The U.S. Food and Drug Administration last month warned of serious blood problems linked to use of six diabetes drugs, including AstraZeneca PLC’s Farxiga and Janssen Pharmaceuticals Inc.’s Invokana. In a safety alert, the FDA announced receiving 20 reports from March 2013 to June 2014 of so-called diabetic ketoacidosis — a disorder involving elevated levels of blood acids known as ketones — in patients using the six drugs. Every patient had to be hospitalized or visit the emergency room, and other patients have continued to be affected in ensuing months, regulators said.
The afflictions, according to the FDA, were unusual because they mainly occurred in patients with Type 2 diabetes, whereas diabetic ketoacidosis is normally seen in individuals with Type 1 diabetes. All the adverse events occurred in a class of drugs called sodium-glucose cotransporter-2 inhibitors, or SGLT2 inhibitors. It’s not yet known whether any labeling revisions will be required. Regulators wrote:
We are continuing to investigate this safety issue and will determine whether changes are needed in the prescribing information for this class of drugs.
Regulators implicated Astrazeneca’s Farxiga, or dapagliflozin, as well as a related company product called Xigduo XR, which combines dapagliflozin and metformin. The FDA also cited Janssen’s Invokana, or canagliflozin, as well as a related company product called Invokamet, which combines canagliflozin and metformin. In addition, the FDA warned of ketoacidosis in patients using Jardiance, or empagliflozin, as well as Glyxambi, which combines empagliflozin and linagliptin. Each of the products is co-marketed by Boehringer Ingelheim GmbH and Eli Lilly & Co. Inc.

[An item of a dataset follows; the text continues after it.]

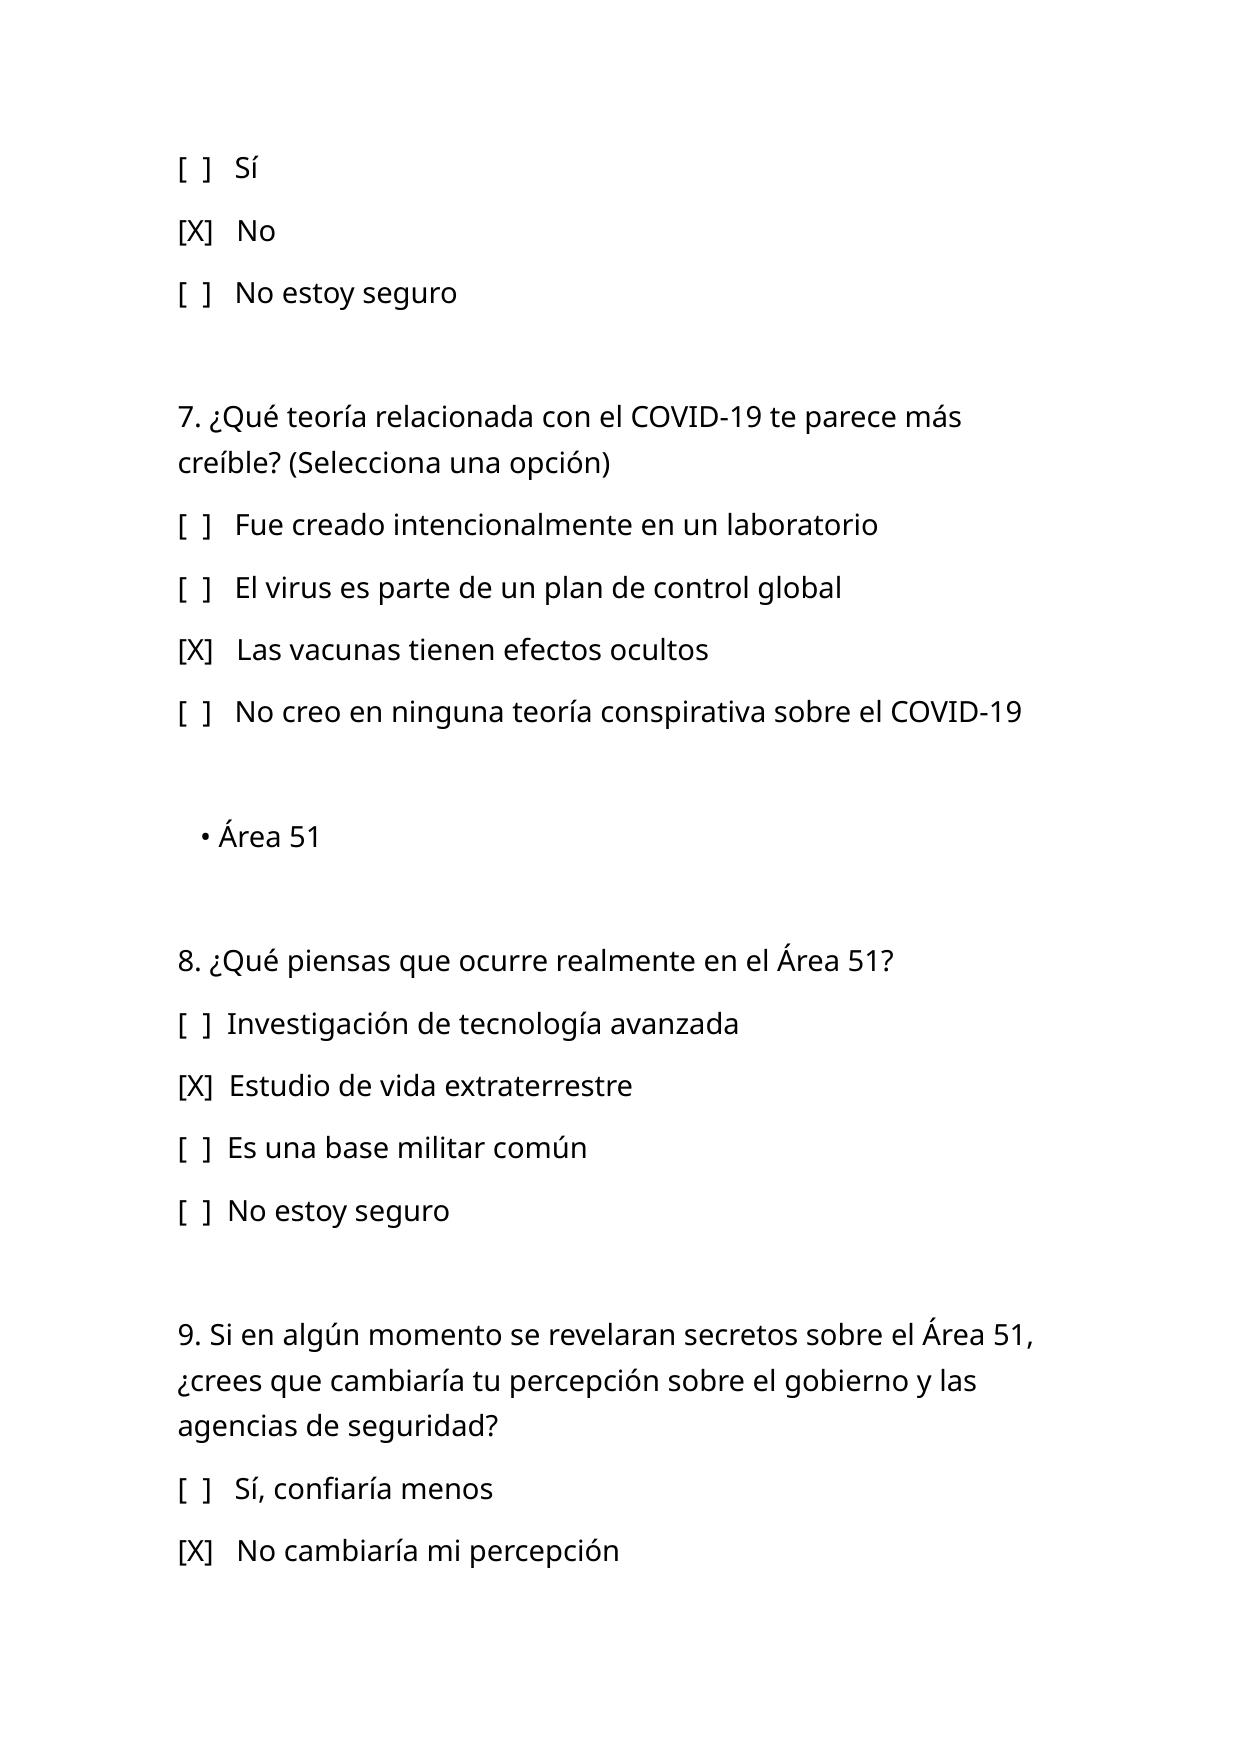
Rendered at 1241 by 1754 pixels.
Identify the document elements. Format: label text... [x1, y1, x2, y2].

Patients using any of the drugs should be on the lookout for difficulty breathing, nausea, vomiting, abdominal pain, confusion and unusual fatigue or sleepiness as potential symptoms of ketoacidosis, the FDA said. The median length of time from start of treatment to symptoms was two weeks. According to the Mayo Clinic, while ketoacidosis is treatable, it can lead to loss of consciousness and even be fatal in some instances. Many of the drugs involved in the announcement are not strangers to safety concerns and controversy.
In March, the consumer advocacy group Public Citizen complained to the FDA that Farxiga, Invokana and Jardiance were being improperly marketed as weight-loss products. In 2014, Farxiga won clearance despite links to bladder cancer, and in 2013, Invokana was approved despite earlier concerns about cardiovascular and bone risks. Given their similarities, the drugs are serious rivals for shares of the burgeoning diabetes market, and sales are likely to be robust if safety problems can be contained. Invokana and Invokamet, for example, racked up U.S. sales of $266 million in the first quarter of 2015, according to Janssen parent Johnson & Johnson.